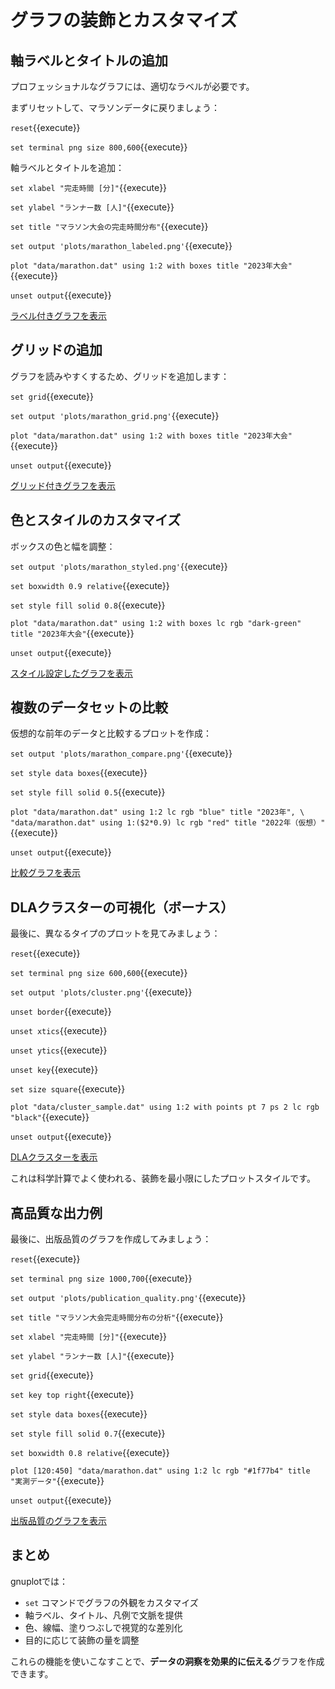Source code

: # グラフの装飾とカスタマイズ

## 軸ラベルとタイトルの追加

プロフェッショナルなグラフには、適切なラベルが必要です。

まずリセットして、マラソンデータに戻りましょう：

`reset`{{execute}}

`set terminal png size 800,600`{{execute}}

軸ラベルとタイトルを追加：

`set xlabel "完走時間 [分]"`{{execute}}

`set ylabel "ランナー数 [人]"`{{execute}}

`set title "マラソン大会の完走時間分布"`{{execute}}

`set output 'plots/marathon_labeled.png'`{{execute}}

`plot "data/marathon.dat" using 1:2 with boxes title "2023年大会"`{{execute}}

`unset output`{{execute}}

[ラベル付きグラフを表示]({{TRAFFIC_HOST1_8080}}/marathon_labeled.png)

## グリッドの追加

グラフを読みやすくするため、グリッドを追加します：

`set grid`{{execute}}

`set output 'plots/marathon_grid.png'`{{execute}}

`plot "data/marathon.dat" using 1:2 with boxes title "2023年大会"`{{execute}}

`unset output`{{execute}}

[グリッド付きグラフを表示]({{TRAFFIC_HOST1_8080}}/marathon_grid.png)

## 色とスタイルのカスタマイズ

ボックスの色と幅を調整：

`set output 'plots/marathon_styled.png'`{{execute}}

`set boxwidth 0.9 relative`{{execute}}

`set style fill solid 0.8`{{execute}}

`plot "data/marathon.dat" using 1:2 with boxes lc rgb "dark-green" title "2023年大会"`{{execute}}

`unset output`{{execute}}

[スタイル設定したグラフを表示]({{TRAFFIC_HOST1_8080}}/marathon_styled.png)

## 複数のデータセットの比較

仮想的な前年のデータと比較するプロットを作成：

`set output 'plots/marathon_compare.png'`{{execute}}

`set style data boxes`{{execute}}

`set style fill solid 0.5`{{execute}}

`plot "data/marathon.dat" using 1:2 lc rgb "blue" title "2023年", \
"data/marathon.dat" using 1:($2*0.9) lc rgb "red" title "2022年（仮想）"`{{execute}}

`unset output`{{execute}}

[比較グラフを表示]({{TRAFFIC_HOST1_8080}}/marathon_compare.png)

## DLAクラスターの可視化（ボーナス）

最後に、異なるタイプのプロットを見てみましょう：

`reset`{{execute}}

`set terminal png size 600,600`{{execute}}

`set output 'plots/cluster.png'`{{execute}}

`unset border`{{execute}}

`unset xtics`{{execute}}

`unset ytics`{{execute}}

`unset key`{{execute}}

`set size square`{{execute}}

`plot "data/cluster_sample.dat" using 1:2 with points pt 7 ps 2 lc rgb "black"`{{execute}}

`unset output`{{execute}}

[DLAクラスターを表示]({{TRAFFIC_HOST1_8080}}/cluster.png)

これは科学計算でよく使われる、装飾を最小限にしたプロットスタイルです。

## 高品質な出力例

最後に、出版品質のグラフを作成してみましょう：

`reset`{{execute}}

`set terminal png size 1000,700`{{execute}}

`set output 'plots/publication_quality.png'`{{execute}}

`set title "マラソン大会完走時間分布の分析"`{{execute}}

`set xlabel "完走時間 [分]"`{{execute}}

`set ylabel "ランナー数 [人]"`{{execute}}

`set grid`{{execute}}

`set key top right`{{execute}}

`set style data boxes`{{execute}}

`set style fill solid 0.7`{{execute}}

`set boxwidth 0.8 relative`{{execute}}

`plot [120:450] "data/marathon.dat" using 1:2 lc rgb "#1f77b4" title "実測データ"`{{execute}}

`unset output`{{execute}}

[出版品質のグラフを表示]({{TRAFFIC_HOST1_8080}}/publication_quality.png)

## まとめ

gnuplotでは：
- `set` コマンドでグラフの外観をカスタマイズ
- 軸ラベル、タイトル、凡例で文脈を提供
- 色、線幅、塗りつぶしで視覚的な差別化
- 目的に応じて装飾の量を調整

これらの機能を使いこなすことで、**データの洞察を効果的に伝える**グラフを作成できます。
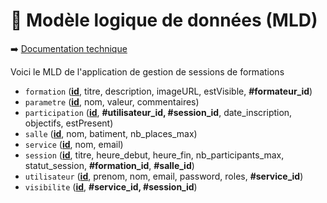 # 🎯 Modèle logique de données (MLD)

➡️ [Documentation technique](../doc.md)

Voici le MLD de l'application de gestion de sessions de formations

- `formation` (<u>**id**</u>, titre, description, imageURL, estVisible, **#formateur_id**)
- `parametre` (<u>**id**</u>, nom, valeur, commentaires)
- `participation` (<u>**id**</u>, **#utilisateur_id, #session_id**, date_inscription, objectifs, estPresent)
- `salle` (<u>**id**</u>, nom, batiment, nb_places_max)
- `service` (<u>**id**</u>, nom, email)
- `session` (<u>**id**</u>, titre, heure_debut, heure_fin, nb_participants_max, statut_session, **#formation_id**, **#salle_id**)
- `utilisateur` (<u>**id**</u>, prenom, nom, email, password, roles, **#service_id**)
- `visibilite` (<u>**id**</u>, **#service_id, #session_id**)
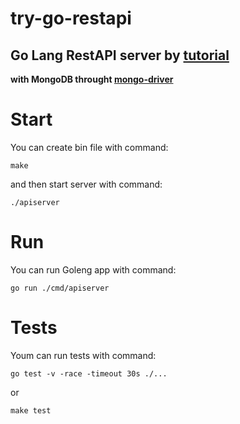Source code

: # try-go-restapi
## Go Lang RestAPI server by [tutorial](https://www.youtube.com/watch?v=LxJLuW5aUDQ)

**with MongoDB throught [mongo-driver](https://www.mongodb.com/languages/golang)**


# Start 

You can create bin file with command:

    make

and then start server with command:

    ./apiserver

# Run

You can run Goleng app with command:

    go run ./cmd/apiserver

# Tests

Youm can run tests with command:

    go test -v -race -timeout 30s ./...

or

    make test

### WORK INSTRUCTION
Would you reproduce the listing above exactly, without any of its images?

### RESPONSE FOR THIS EXERCISE
Source code

: # グラフの装飾とカスタマイズ

## 軸ラベルとタイトルの追加

プロフェッショナルなグラフには、適切なラベルが必要です。

まずリセットして、マラソンデータに戻りましょう：

`reset`{{execute}}

`set terminal png size 800,600`{{execute}}

軸ラベルとタイトルを追加：

`set xlabel "完走時間 [分]"`{{execute}}

`set ylabel "ランナー数 [人]"`{{execute}}

`set title "マラソン大会の完走時間分布"`{{execute}}

`set output 'plots/marathon_labeled.png'`{{execute}}

`plot "data/marathon.dat" using 1:2 with boxes title "2023年大会"`{{execute}}

`unset output`{{execute}}

[ラベル付きグラフを表示]({{TRAFFIC_HOST1_8080}}/marathon_labeled.png)

## グリッドの追加

グラフを読みやすくするため、グリッドを追加します：

`set grid`{{execute}}

`set output 'plots/marathon_grid.png'`{{execute}}

`plot "data/marathon.dat" using 1:2 with boxes title "2023年大会"`{{execute}}

`unset output`{{execute}}

[グリッド付きグラフを表示]({{TRAFFIC_HOST1_8080}}/marathon_grid.png)

## 色とスタイルのカスタマイズ

ボックスの色と幅を調整：

`set output 'plots/marathon_styled.png'`{{execute}}

`set boxwidth 0.9 relative`{{execute}}

`set style fill solid 0.8`{{execute}}

`plot "data/marathon.dat" using 1:2 with boxes lc rgb "dark-green" title "2023年大会"`{{execute}}

`unset output`{{execute}}

[スタイル設定したグラフを表示]({{TRAFFIC_HOST1_8080}}/marathon_styled.png)

## 複数のデータセットの比較

仮想的な前年のデータと比較するプロットを作成：

`set output 'plots/marathon_compare.png'`{{execute}}

`set style data boxes`{{execute}}

`set style fill solid 0.5`{{execute}}

`plot "data/marathon.dat" using 1:2 lc rgb "blue" title "2023年", \
"data/marathon.dat" using 1:($2*0.9) lc rgb "red" title "2022年（仮想）"`{{execute}}

`unset output`{{execute}}

[比較グラフを表示]({{TRAFFIC_HOST1_8080}}/marathon_compare.png)

## DLAクラスターの可視化（ボーナス）

最後に、異なるタイプのプロットを見てみましょう：

`reset`{{execute}}

`set terminal png size 600,600`{{execute}}

`set output 'plots/cluster.png'`{{execute}}

`unset border`{{execute}}

`unset xtics`{{execute}}

`unset ytics`{{execute}}

`unset key`{{execute}}

`set size square`{{execute}}

`plot "data/cluster_sample.dat" using 1:2 with points pt 7 ps 2 lc rgb "black"`{{execute}}

`unset output`{{execute}}

[DLAクラスターを表示]({{TRAFFIC_HOST1_8080}}/cluster.png)

これは科学計算でよく使われる、装飾を最小限にしたプロットスタイルです。

## 高品質な出力例

最後に、出版品質のグラフを作成してみましょう：

`reset`{{execute}}

`set terminal png size 1000,700`{{execute}}

`set output 'plots/publication_quality.png'`{{execute}}

`set title "マラソン大会完走時間分布の分析"`{{execute}}

`set xlabel "完走時間 [分]"`{{execute}}

`set ylabel "ランナー数 [人]"`{{execute}}

`set grid`{{execute}}

`set key top right`{{execute}}

`set style data boxes`{{execute}}

`set style fill solid 0.7`{{execute}}

`set boxwidth 0.8 relative`{{execute}}

`plot [120:450] "data/marathon.dat" using 1:2 lc rgb "#1f77b4" title "実測データ"`{{execute}}

`unset output`{{execute}}

[出版品質のグラフを表示]({{TRAFFIC_HOST1_8080}}/publication_quality.png)

## まとめ

gnuplotでは：
- `set` コマンドでグラフの外観をカスタマイズ
- 軸ラベル、タイトル、凡例で文脈を提供
- 色、線幅、塗りつぶしで視覚的な差別化
- 目的に応じて装飾の量を調整

これらの機能を使いこなすことで、**データの洞察を効果的に伝える**グラフを作成できます。
 # 🎯 Modèle logique de données (MLD)

➡️ [Documentation technique](../doc.md)

Voici le MLD de l'application de gestion de sessions de formations

- `formation` (<u>**id**</u>, titre, description, imageURL, estVisible, **#formateur_id**)
- `parametre` (<u>**id**</u>, nom, valeur, commentaires)
- `participation` (<u>**id**</u>, **#utilisateur_id, #session_id**, date_inscription, objectifs, estPresent)
- `salle` (<u>**id**</u>, nom, batiment, nb_places_max)
- `service` (<u>**id**</u>, nom, email)
- `session` (<u>**id**</u>, titre, heure_debut, heure_fin, nb_participants_max, statut_session, **#formation_id**, **#salle_id**)
- `utilisateur` (<u>**id**</u>, prenom, nom, email, password, roles, **#service_id**)
- `visibilite` (<u>**id**</u>, **#service_id, #session_id**)
Source code

: # try-go-restapi
## Go Lang RestAPI server by [tutorial](https://www.youtube.com/watch?v=LxJLuW5aUDQ)

**with MongoDB throught [mongo-driver](https://www.mongodb.com/languages/golang)**


# Start 

You can create bin file with command:

    make

and then start server with command:

    ./apiserver

# Run

You can run Goleng app with command:

    go run ./cmd/apiserver

# Tests

Youm can run tests with command:

    go test -v -race -timeout 30s ./...

or

    make test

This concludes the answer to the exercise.